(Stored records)
○ ○ ○ ○ ○
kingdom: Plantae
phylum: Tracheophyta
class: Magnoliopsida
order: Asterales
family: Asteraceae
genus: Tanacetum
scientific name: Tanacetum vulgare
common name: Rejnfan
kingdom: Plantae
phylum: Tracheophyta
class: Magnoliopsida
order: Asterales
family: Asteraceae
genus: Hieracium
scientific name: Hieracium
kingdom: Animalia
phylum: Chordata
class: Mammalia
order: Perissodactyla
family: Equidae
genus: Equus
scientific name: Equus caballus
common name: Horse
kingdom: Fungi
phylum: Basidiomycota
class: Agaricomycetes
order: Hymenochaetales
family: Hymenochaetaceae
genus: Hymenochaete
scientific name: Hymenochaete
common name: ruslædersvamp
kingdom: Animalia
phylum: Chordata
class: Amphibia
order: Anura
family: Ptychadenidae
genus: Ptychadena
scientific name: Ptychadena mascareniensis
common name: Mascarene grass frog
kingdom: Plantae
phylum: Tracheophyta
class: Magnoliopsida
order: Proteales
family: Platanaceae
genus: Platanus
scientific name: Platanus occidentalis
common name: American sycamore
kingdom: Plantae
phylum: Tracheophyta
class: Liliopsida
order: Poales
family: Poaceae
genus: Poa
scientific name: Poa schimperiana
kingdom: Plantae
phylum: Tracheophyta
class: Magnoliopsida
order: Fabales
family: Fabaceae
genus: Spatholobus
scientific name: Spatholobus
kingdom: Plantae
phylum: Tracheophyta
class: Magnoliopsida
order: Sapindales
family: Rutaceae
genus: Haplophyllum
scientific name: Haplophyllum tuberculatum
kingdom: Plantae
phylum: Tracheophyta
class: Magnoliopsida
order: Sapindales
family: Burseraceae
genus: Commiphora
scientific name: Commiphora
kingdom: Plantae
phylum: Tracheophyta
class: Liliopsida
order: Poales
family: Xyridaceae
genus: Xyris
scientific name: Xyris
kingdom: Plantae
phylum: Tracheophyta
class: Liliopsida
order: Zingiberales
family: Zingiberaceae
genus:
○ ○ ○ ○ ○
What you need to do >>
Reproduce every line of the records above verbatim, from the first to the last.

Written response >>
kingdom: Plantae
phylum: Tracheophyta
class: Magnoliopsida
order: Asterales
family: Asteraceae
genus: Tanacetum
scientific name: Tanacetum vulgare
common name: Rejnfan
kingdom: Plantae
phylum: Tracheophyta
class: Magnoliopsida
order: Asterales
family: Asteraceae
genus: Hieracium
scientific name: Hieracium
kingdom: Animalia
phylum: Chordata
class: Mammalia
order: Perissodactyla
family: Equidae
genus: Equus
scientific name: Equus caballus
common name: Horse
kingdom: Fungi
phylum: Basidiomycota
class: Agaricomycetes
order: Hymenochaetales
family: Hymenochaetaceae
genus: Hymenochaete
scientific name: Hymenochaete
common name: ruslædersvamp
kingdom: Animalia
phylum: Chordata
class: Amphibia
order: Anura
family: Ptychadenidae
genus: Ptychadena
scientific name: Ptychadena mascareniensis
common name: Mascarene grass frog
kingdom: Plantae
phylum: Tracheophyta
class: Magnoliopsida
order: Proteales
family: Platanaceae
genus: Platanus
scientific name: Platanus occidentalis
common name: American sycamore
kingdom: Plantae
phylum: Tracheophyta
class: Liliopsida
order: Poales
family: Poaceae
genus: Poa
scientific name: Poa schimperiana
kingdom: Plantae
phylum: Tracheophyta
class: Magnoliopsida
order: Fabales
family: Fabaceae
genus: Spatholobus
scientific name: Spatholobus
kingdom: Plantae
phylum: Tracheophyta
class: Magnoliopsida
order: Sapindales
family: Rutaceae
genus: Haplophyllum
scientific name: Haplophyllum tuberculatum
kingdom: Plantae
phylum: Tracheophyta
class: Magnoliopsida
order: Sapindales
family: Burseraceae
genus: Commiphora
scientific name: Commiphora
kingdom: Plantae
phylum: Tracheophyta
class: Liliopsida
order: Poales
family: Xyridaceae
genus: Xyris
scientific name: Xyris
kingdom: Plantae
phylum: Tracheophyta
class: Liliopsida
order: Zingiberales
family: Zingiberaceae
genus:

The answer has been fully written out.